Material supplied:

##########

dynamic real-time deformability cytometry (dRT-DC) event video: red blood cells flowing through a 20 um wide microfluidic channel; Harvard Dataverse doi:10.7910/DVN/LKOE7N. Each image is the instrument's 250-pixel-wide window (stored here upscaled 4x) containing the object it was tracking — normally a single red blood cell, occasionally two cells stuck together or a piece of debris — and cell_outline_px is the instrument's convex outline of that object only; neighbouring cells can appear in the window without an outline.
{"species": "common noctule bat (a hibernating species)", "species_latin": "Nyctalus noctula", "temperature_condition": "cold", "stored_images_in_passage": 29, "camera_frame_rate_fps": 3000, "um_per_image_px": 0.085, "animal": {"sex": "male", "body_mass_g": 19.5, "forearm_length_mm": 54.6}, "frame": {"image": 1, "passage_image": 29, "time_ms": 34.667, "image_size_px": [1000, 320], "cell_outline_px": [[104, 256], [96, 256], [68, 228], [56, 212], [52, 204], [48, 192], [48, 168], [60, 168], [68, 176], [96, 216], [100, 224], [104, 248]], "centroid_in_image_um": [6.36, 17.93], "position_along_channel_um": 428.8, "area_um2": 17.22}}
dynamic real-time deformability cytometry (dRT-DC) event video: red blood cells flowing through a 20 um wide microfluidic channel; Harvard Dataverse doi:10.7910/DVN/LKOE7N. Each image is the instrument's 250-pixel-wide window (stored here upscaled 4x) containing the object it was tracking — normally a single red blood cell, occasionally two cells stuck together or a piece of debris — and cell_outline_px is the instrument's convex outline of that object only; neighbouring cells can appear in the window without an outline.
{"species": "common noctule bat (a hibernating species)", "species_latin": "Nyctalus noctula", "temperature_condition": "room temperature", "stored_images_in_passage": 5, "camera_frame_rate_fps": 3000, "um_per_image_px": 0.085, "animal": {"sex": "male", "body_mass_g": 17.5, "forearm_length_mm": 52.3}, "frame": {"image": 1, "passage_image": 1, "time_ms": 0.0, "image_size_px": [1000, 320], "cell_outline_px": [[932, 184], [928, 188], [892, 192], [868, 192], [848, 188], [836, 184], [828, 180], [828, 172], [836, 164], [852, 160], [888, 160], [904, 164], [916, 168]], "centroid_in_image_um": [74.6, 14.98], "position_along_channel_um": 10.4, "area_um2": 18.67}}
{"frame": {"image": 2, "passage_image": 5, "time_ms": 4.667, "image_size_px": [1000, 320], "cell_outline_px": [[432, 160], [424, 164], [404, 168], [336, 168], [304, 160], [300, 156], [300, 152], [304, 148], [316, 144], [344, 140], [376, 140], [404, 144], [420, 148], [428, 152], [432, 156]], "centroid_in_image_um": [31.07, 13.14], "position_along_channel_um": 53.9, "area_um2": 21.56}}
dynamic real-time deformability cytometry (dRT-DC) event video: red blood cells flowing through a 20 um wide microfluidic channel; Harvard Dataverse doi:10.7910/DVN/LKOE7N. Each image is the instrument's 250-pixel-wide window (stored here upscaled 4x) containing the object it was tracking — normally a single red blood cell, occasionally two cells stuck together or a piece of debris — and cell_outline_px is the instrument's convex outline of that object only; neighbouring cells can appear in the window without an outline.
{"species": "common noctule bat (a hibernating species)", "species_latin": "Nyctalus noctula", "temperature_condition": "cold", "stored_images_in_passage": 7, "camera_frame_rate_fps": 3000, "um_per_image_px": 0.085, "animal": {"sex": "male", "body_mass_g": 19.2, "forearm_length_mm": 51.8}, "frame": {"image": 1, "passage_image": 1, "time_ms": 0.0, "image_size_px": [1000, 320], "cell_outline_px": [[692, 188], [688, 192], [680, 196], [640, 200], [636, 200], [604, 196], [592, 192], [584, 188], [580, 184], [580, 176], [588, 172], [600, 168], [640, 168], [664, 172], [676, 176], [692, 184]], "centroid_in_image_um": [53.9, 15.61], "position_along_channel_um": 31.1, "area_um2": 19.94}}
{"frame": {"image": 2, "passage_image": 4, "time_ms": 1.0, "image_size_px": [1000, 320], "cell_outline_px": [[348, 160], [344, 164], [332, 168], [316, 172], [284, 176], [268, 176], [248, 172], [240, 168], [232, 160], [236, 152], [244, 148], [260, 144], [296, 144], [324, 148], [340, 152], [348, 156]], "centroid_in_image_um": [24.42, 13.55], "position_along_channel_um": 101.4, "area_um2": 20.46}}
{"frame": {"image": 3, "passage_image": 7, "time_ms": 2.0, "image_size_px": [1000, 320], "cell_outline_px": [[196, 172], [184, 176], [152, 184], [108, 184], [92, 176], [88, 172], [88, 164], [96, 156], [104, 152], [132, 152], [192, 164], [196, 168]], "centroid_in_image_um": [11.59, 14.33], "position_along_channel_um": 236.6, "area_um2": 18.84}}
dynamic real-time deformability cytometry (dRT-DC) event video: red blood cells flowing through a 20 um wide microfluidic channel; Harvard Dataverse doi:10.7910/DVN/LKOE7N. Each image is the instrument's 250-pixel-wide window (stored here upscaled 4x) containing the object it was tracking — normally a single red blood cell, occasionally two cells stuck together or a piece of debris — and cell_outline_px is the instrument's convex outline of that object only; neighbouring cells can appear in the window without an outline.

##########

Work instructions: Set every line of the listing down word for word.

Output:
dynamic real-time deformability cytometry (dRT-DC) event video: red blood cells flowing through a 20 um wide microfluidic channel; Harvard Dataverse doi:10.7910/DVN/LKOE7N. Each image is the instrument's 250-pixel-wide window (stored here upscaled 4x) containing the object it was tracking — normally a single red blood cell, occasionally two cells stuck together or a piece of debris — and cell_outline_px is the instrument's convex outline of that object only; neighbouring cells can appear in the window without an outline.
{"species": "common noctule bat (a hibernating species)", "species_latin": "Nyctalus noctula", "temperature_condition": "cold", "stored_images_in_passage": 29, "camera_frame_rate_fps": 3000, "um_per_image_px": 0.085, "animal": {"sex": "male", "body_mass_g": 19.5, "forearm_length_mm": 54.6}, "frame": {"image": 1, "passage_image": 29, "time_ms": 34.667, "image_size_px": [1000, 320], "cell_outline_px": [[104, 256], [96, 256], [68, 228], [56, 212], [52, 204], [48, 192], [48, 168], [60, 168], [68, 176], [96, 216], [100, 224], [104, 248]], "centroid_in_image_um": [6.36, 17.93], "position_along_channel_um": 428.8, "area_um2": 17.22}}
dynamic real-time deformability cytometry (dRT-DC) event video: red blood cells flowing through a 20 um wide microfluidic channel; Harvard Dataverse doi:10.7910/DVN/LKOE7N. Each image is the instrument's 250-pixel-wide window (stored here upscaled 4x) containing the object it was tracking — normally a single red blood cell, occasionally two cells stuck together or a piece of debris — and cell_outline_px is the instrument's convex outline of that object only; neighbouring cells can appear in the window without an outline.
{"species": "common noctule bat (a hibernating species)", "species_latin": "Nyctalus noctula", "temperature_condition": "room temperature", "stored_images_in_passage": 5, "camera_frame_rate_fps": 3000, "um_per_image_px": 0.085, "animal": {"sex": "male", "body_mass_g": 17.5, "forearm_length_mm": 52.3}, "frame": {"image": 1, "passage_image": 1, "time_ms": 0.0, "image_size_px": [1000, 320], "cell_outline_px": [[932, 184], [928, 188], [892, 192], [868, 192], [848, 188], [836, 184], [828, 180], [828, 172], [836, 164], [852, 160], [888, 160], [904, 164], [916, 168]], "centroid_in_image_um": [74.6, 14.98], "position_along_channel_um": 10.4, "area_um2": 18.67}}
{"frame": {"image": 2, "passage_image": 5, "time_ms": 4.667, "image_size_px": [1000, 320], "cell_outline_px": [[432, 160], [424, 164], [404, 168], [336, 168], [304, 160], [300, 156], [300, 152], [304, 148], [316, 144], [344, 140], [376, 140], [404, 144], [420, 148], [428, 152], [432, 156]], "centroid_in_image_um": [31.07, 13.14], "position_along_channel_um": 53.9, "area_um2": 21.56}}
dynamic real-time deformability cytometry (dRT-DC) event video: red blood cells flowing through a 20 um wide microfluidic channel; Harvard Dataverse doi:10.7910/DVN/LKOE7N. Each image is the instrument's 250-pixel-wide window (stored here upscaled 4x) containing the object it was tracking — normally a single red blood cell, occasionally two cells stuck together or a piece of debris — and cell_outline_px is the instrument's convex outline of that object only; neighbouring cells can appear in the window without an outline.
{"species": "common noctule bat (a hibernating species)", "species_latin": "Nyctalus noctula", "temperature_condition": "cold", "stored_images_in_passage": 7, "camera_frame_rate_fps": 3000, "um_per_image_px": 0.085, "animal": {"sex": "male", "body_mass_g": 19.2, "forearm_length_mm": 51.8}, "frame": {"image": 1, "passage_image": 1, "time_ms": 0.0, "image_size_px": [1000, 320], "cell_outline_px": [[692, 188], [688, 192], [680, 196], [640, 200], [636, 200], [604, 196], [592, 192], [584, 188], [580, 184], [580, 176], [588, 172], [600, 168], [640, 168], [664, 172], [676, 176], [692, 184]], "centroid_in_image_um": [53.9, 15.61], "position_along_channel_um": 31.1, "area_um2": 19.94}}
{"frame": {"image": 2, "passage_image": 4, "time_ms": 1.0, "image_size_px": [1000, 320], "cell_outline_px": [[348, 160], [344, 164], [332, 168], [316, 172], [284, 176], [268, 176], [248, 172], [240, 168], [232, 160], [236, 152], [244, 148], [260, 144], [296, 144], [324, 148], [340, 152], [348, 156]], "centroid_in_image_um": [24.42, 13.55], "position_along_channel_um": 101.4, "area_um2": 20.46}}
{"frame": {"image": 3, "passage_image": 7, "time_ms": 2.0, "image_size_px": [1000, 320], "cell_outline_px": [[196, 172], [184, 176], [152, 184], [108, 184], [92, 176], [88, 172], [88, 164], [96, 156], [104, 152], [132, 152], [192, 164], [196, 168]], "centroid_in_image_um": [11.59, 14.33], "position_along_channel_um": 236.6, "area_um2": 18.84}}
dynamic real-time deformability cytometry (dRT-DC) event video: red blood cells flowing through a 20 um wide microfluidic channel; Harvard Dataverse doi:10.7910/DVN/LKOE7N. Each image is the instrument's 250-pixel-wide window (stored here upscaled 4x) containing the object it was tracking — normally a single red blood cell, occasionally two cells stuck together or a piece of debris — and cell_outline_px is the instrument's convex outline of that object only; neighbouring cells can appear in the window without an outline.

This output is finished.